#ubuntu-s390x 2019-07-17
<tmhoang> Ubuntu masters, is there anyway to boot ubuntu s390x live ?
<tmhoang> I want to reduce/remove a block device from my LVM root group. Not sure if rescue shell is enough (i.e. install LVM, start LVM service, etc.)
<tmhoang> I'm on z/VM
<tmhoang> booting from ISO seems not doable on  z/VM
<tmhoang> either z/VM reader or from zfcp-scsi or DASD, none of which I have in my system
<tmhoang> I mean neither an extra zfcp-scsi nor DASD
#ubuntu-s390x 2019-07-18
<pppingme> tmhoang I don't know any reason you can't do it hot unless there's something I'm not aware of with pv's on z??
<tmhoang> pppingme: booting ISO in z/VM, how would you do that ?
<tmhoang> I think if Ubuntu provides a root image (rather big, agree) where initramfs can chroot later on, that would solve my problem
<tmhoang> http://ports.ubuntu.com/dists/bionic-updates/main/installer-s390x/current/images/generic/
<tmhoang> can do that easily with Alpine (because by default installer media is live, aka fullly functional shell) but not sure about using musl-based tools to touch glibc-based LVM. should work I guess.

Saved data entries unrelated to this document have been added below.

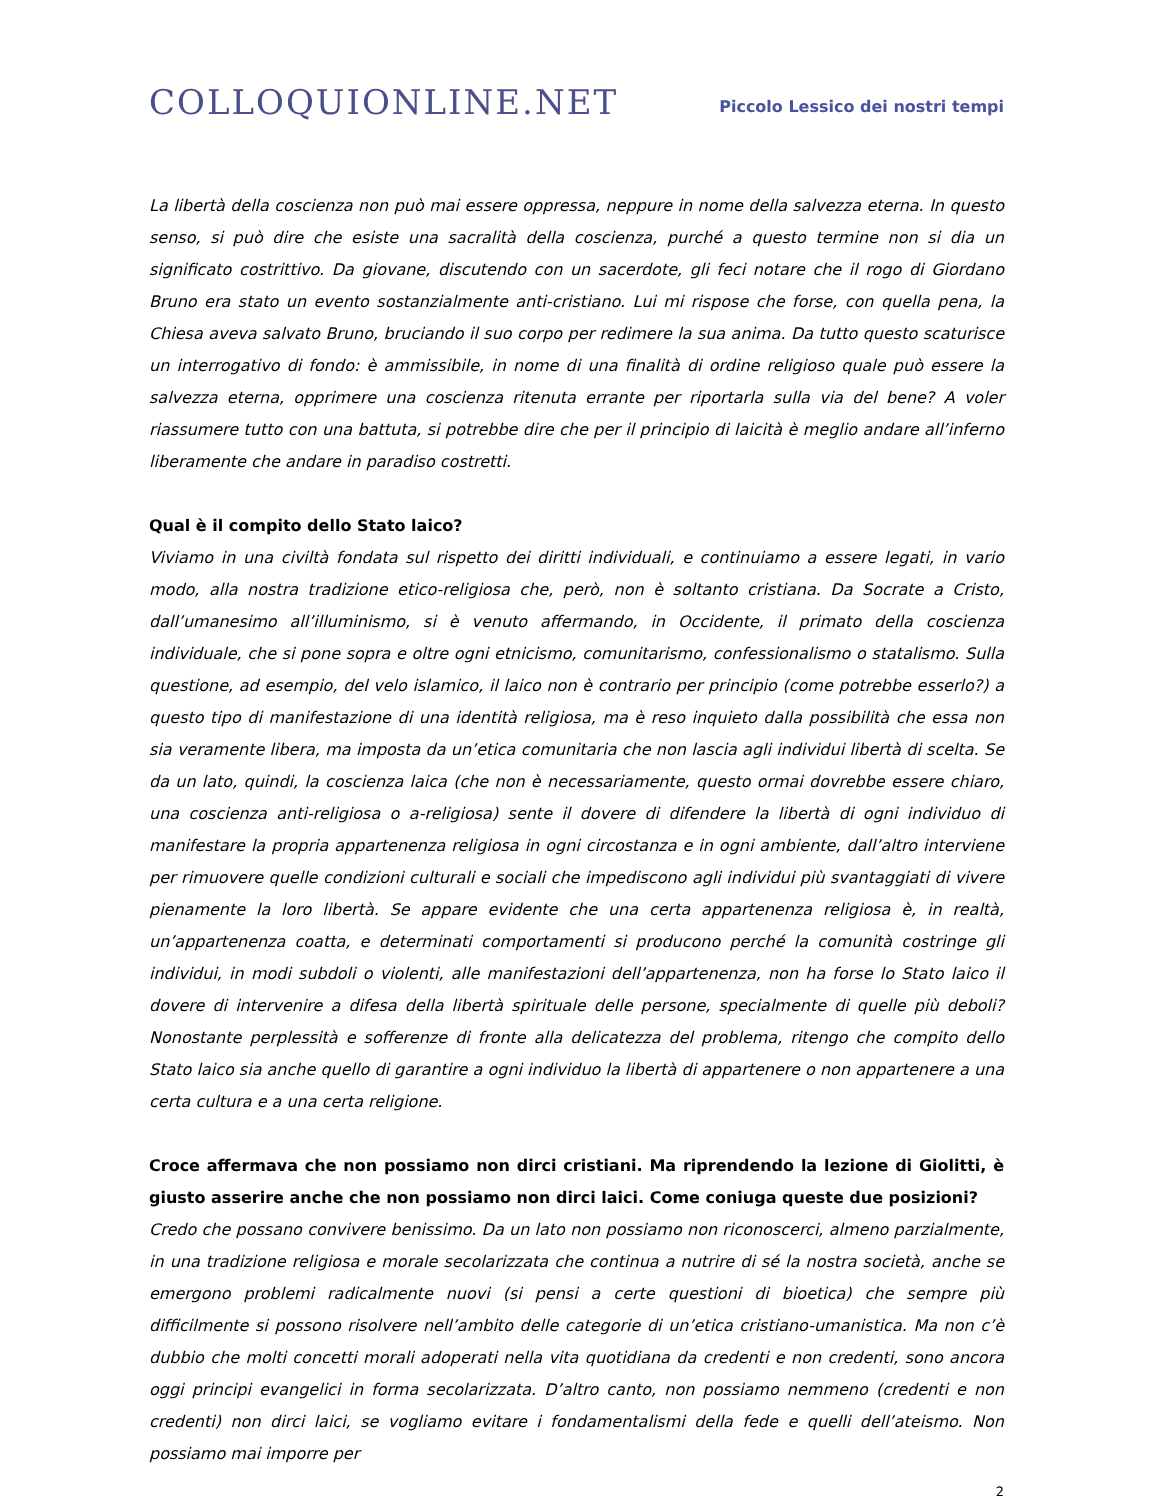COLLOQUIONLINE.NET
Piccolo Lessico dei nostri tempi
La libertà della coscienza non può mai essere oppressa, neppure in nome della salvezza eterna. In questo senso, si può dire che esiste una sacralità della coscienza, purché a questo termine non si dia un significato costrittivo. Da giovane, discutendo con un sacerdote, gli feci notare che il rogo di Giordano Bruno era stato un evento sostanzialmente anti-cristiano. Lui mi rispose che forse, con quella pena, la Chiesa aveva salvato Bruno, bruciando il suo corpo per redimere la sua anima. Da tutto questo scaturisce un interrogativo di fondo: è ammissibile, in nome di una finalità di ordine religioso quale può essere la salvezza eterna, opprimere una coscienza ritenuta errante per riportarla sulla via del bene? A voler riassumere tutto con una battuta, si potrebbe dire che per il principio di laicità è meglio andare all’inferno liberamente che andare in paradiso costretti.
Qual è il compito dello Stato laico?
Viviamo in una civiltà fondata sul rispetto dei diritti individuali, e continuiamo a essere legati, in vario modo, alla nostra tradizione etico-religiosa che, però, non è soltanto cristiana. Da Socrate a Cristo, dall’umanesimo all’illuminismo, si è venuto affermando, in Occidente, il primato della coscienza individuale, che si pone sopra e oltre ogni etnicismo, comunitarismo, confessionalismo o statalismo. Sulla questione, ad esempio, del velo islamico, il laico non è contrario per principio (come potrebbe esserlo?) a questo tipo di manifestazione di una identità religiosa, ma è reso inquieto dalla possibilità che essa non sia veramente libera, ma imposta da un’etica comunitaria che non lascia agli individui libertà di scelta. Se da un lato, quindi, la coscienza laica (che non è necessariamente, questo ormai dovrebbe essere chiaro, una coscienza anti-religiosa o a-religiosa) sente il dovere di difendere la libertà di ogni individuo di manifestare la propria appartenenza religiosa in ogni circostanza e in ogni ambiente, dall’altro interviene per rimuovere quelle condizioni culturali e sociali che impediscono agli individui più svantaggiati di vivere pienamente la loro libertà. Se appare evidente che una certa appartenenza religiosa è, in realtà, un’appartenenza coatta, e determinati comportamenti si producono perché la comunità costringe gli individui, in modi subdoli o violenti, alle manifestazioni dell’appartenenza, non ha forse lo Stato laico il dovere di intervenire a difesa della libertà spirituale delle persone, specialmente di quelle più deboli? Nonostante perplessità e sofferenze di fronte alla delicatezza del problema, ritengo che compito dello Stato laico sia anche quello di garantire a ogni individuo la libertà di appartenere o non appartenere a una certa cultura e a una certa religione.
Croce affermava che non possiamo non dirci cristiani. Ma riprendendo la lezione di Giolitti, è giusto asserire anche che non possiamo non dirci laici. Come coniuga queste due posizioni?
Credo che possano convivere benissimo. Da un lato non possiamo non riconoscerci, almeno parzialmente, in una tradizione religiosa e morale secolarizzata che continua a nutrire di sé la nostra società, anche se emergono problemi radicalmente nuovi (si pensi a certe questioni di bioetica) che sempre più difficilmente si possono risolvere nell’ambito delle categorie di un’etica cristiano-umanistica. Ma non c’è dubbio che molti concetti morali adoperati nella vita quotidiana da credenti e non credenti, sono ancora oggi principi evangelici in forma secolarizzata. D’altro canto, non possiamo nemmeno (credenti e non credenti) non dirci laici, se vogliamo evitare i fondamentalismi della fede e quelli dell’ateismo. Non possiamo mai imporre per
2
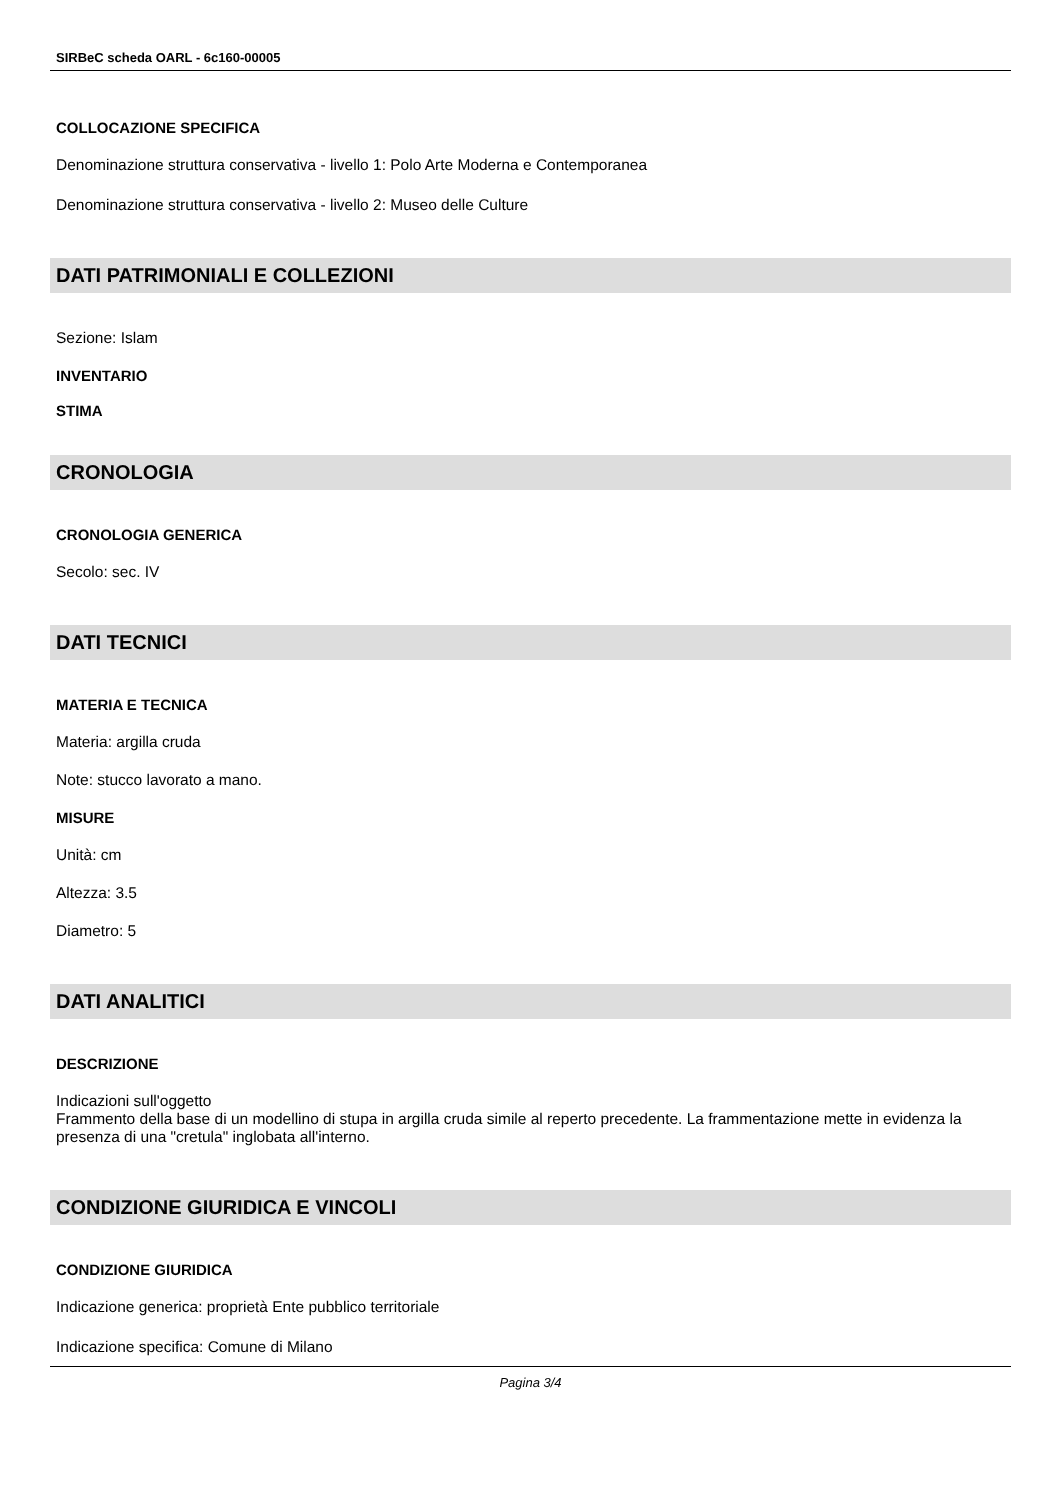SIRBeC scheda OARL - 6c160-00005
COLLOCAZIONE SPECIFICA
Denominazione struttura conservativa - livello 1: Polo Arte Moderna e Contemporanea
Denominazione struttura conservativa - livello 2: Museo delle Culture
DATI PATRIMONIALI E COLLEZIONI
Sezione: Islam
INVENTARIO
STIMA
CRONOLOGIA
CRONOLOGIA GENERICA
Secolo: sec. IV
DATI TECNICI
MATERIA E TECNICA
Materia: argilla cruda
Note: stucco lavorato a mano.
MISURE
Unità: cm
Altezza: 3.5
Diametro: 5
DATI ANALITICI
DESCRIZIONE
Indicazioni sull'oggetto
Frammento della base di un modellino di stupa in argilla cruda simile al reperto precedente. La frammentazione mette in evidenza la presenza di una "cretula" inglobata all'interno.
CONDIZIONE GIURIDICA E VINCOLI
CONDIZIONE GIURIDICA
Indicazione generica: proprietà Ente pubblico territoriale
Indicazione specifica: Comune di Milano
Pagina 3/4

<tmhoang> finally I had to use Fedora root image because they provide it : https://dl.fedoraproject.org/pub/fedora-secondary/releases/30/Server/s390x/os/images/install.img
#ubuntu-s390x 2019-07-19
<pppingme> tmhoang pvmove /dev/oldevice to move existing data off (of course this assumes you have free space elsewhere), then vgreduce to remove the physical device from the volume group
<pppingme> all can be done live